## Task goal
Transcribe the text from every entry below line for line, without changing anything, and leave out the pictures.

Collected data
#####
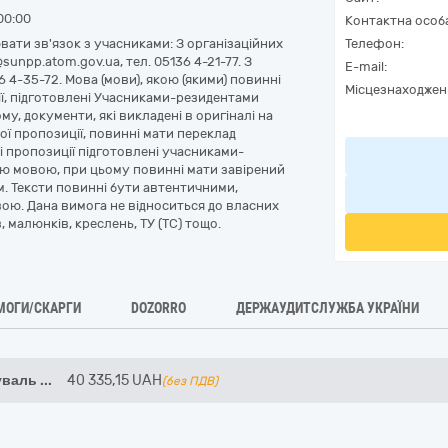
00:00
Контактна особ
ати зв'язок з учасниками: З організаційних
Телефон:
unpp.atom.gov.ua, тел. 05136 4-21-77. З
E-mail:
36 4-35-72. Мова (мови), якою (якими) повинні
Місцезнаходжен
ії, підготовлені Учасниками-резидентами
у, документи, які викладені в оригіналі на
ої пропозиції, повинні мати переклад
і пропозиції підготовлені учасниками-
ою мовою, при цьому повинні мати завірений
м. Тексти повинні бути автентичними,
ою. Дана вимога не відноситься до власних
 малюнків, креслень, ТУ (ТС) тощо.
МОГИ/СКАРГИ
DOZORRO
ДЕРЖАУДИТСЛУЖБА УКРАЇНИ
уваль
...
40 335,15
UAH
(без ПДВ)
#####
## Written response
00:00
Контактна особ
ати зв'язок з учасниками: З організаційних
Телефон:
unpp.atom.gov.ua, тел. 05136 4-21-77. З
E-mail:
36 4-35-72. Мова (мови), якою (якими) повинні
Місцезнаходжен
ії, підготовлені Учасниками-резидентами
у, документи, які викладені в оригіналі на
ої пропозиції, повинні мати переклад
і пропозиції підготовлені учасниками-
ою мовою, при цьому повинні мати завірений
м. Тексти повинні бути автентичними,
ою. Дана вимога не відноситься до власних
 малюнків, креслень, ТУ (ТС) тощо.
МОГИ/СКАРГИ
DOZORRO
ДЕРЖАУДИТСЛУЖБА УКРАЇНИ
уваль
...
40 335,15
UAH
(без ПДВ)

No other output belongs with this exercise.